秩父連山晴れの日に咲く牡丹かな 野田冷峰
秩父連山晴れの日に咲く牡丹かな 野田冷峰
『この一句』
誰にでも「自分の好きなタイプの句」があるはずで、私にとっては掲句がその一例と言えるだろう。同じような句を何度も選んでしまうので「どこかで見たような気がするなぁ」と思うこともあるが、好きな句なら何度出てきてもいい。作者が類句を知らずに作ることもあるはずだし、それに気づいて句に工夫を加えているなら、それでもいいのではないだろうか。

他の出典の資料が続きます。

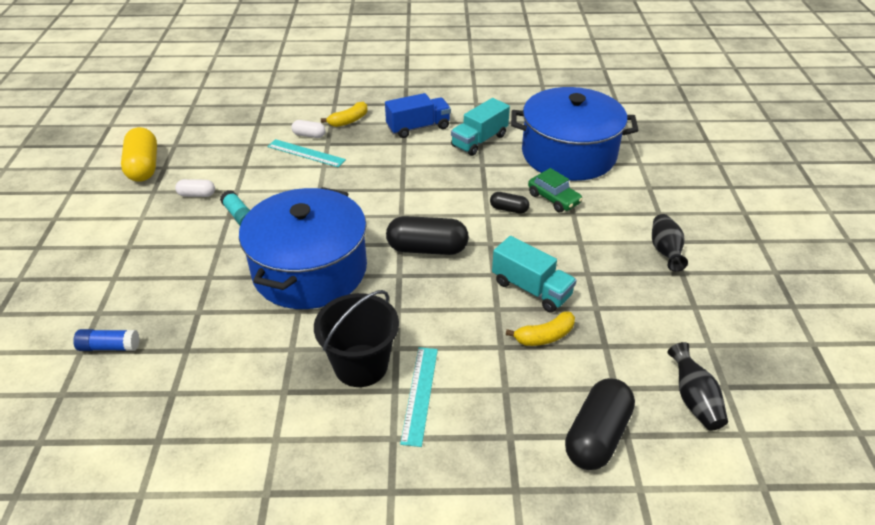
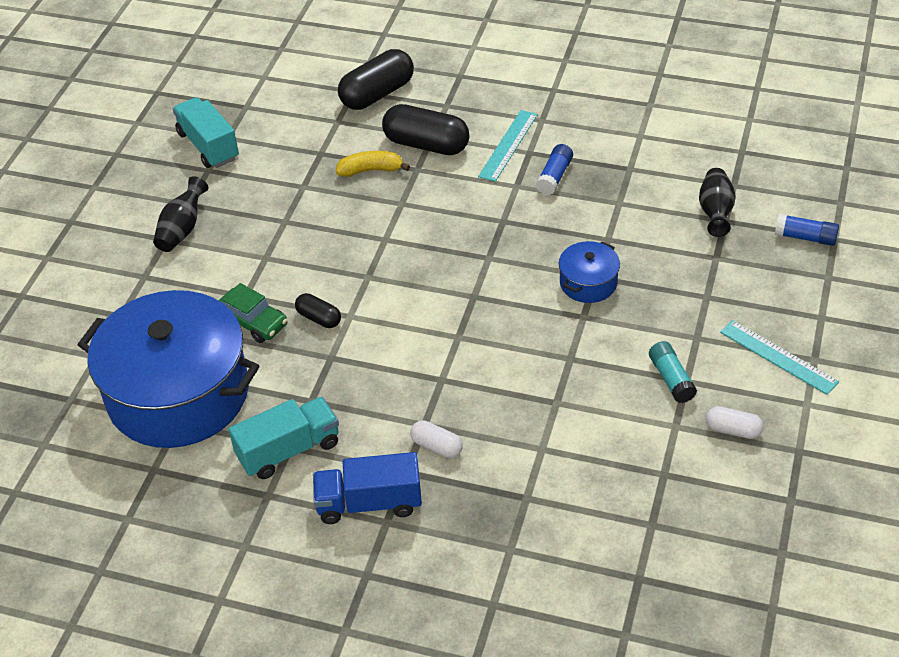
camera: 160 degrees left, 5 degrees up
(143, 167) = (825, 508): yellow capsule -> none
(306, 153) = (564, 482): turquoise ruler -> turquoise ruler (778, 357)
(309, 135) = (553, 525): white capsule -> white capsule (436, 446)
(310, 270) = (588, 283): blue pot -> blue pot, size x0.42
(349, 121) = (478, 548): yellow banana -> none
(361, 365) = (554, 176): black bucket -> blue glue stick
(427, 249) = (444, 283): black capsule -> black capsule (426, 144)
(531, 289) = (354, 216): turquoise truck -> turquoise truck (208, 146)
(553, 199) = (253, 322): green car -> green car turned 150 degrees clockwise
(694, 399) = (280, 103): black vase -> black vase (715, 212)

晴れた日に東京の西部地域から西の方を眺めると、富士山の右手に秩父の山々が連なっている。掲句はそんな大パノラマを眺めながらの作なのだろう。そして作者は、晴れ渡ったその日を選んだかのように「牡丹が開いた」と詠んだ。秩父連山を詠んだ句は無数にあるはずだが、この句は牡丹を配して独特の世界を描きだした。私はためらわずにこの句を選んでいる。

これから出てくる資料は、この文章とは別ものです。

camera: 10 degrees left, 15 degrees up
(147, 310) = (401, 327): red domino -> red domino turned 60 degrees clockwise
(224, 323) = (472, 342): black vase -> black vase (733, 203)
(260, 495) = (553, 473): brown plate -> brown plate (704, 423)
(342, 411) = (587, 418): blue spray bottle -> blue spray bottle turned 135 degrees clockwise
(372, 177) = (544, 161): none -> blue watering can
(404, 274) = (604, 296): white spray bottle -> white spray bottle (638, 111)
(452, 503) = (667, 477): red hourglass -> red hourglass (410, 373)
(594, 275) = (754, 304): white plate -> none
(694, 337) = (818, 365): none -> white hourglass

作者が判明した時、私は「なるほど」と頷いた。彼は西武池袋線沿線の住民なのだ。都心から西に向かう下りのJR中央線、西武新宿線、西武池袋線、東武東上線、これらの電鉄の進行方向左側の窓から富士や秩父の山々を望むことが出来る。晴れの日の夕方は窓の向こうの山々を眺めている人をよく見かける。私はそれらの人々を、同志のように思ってしまうのである。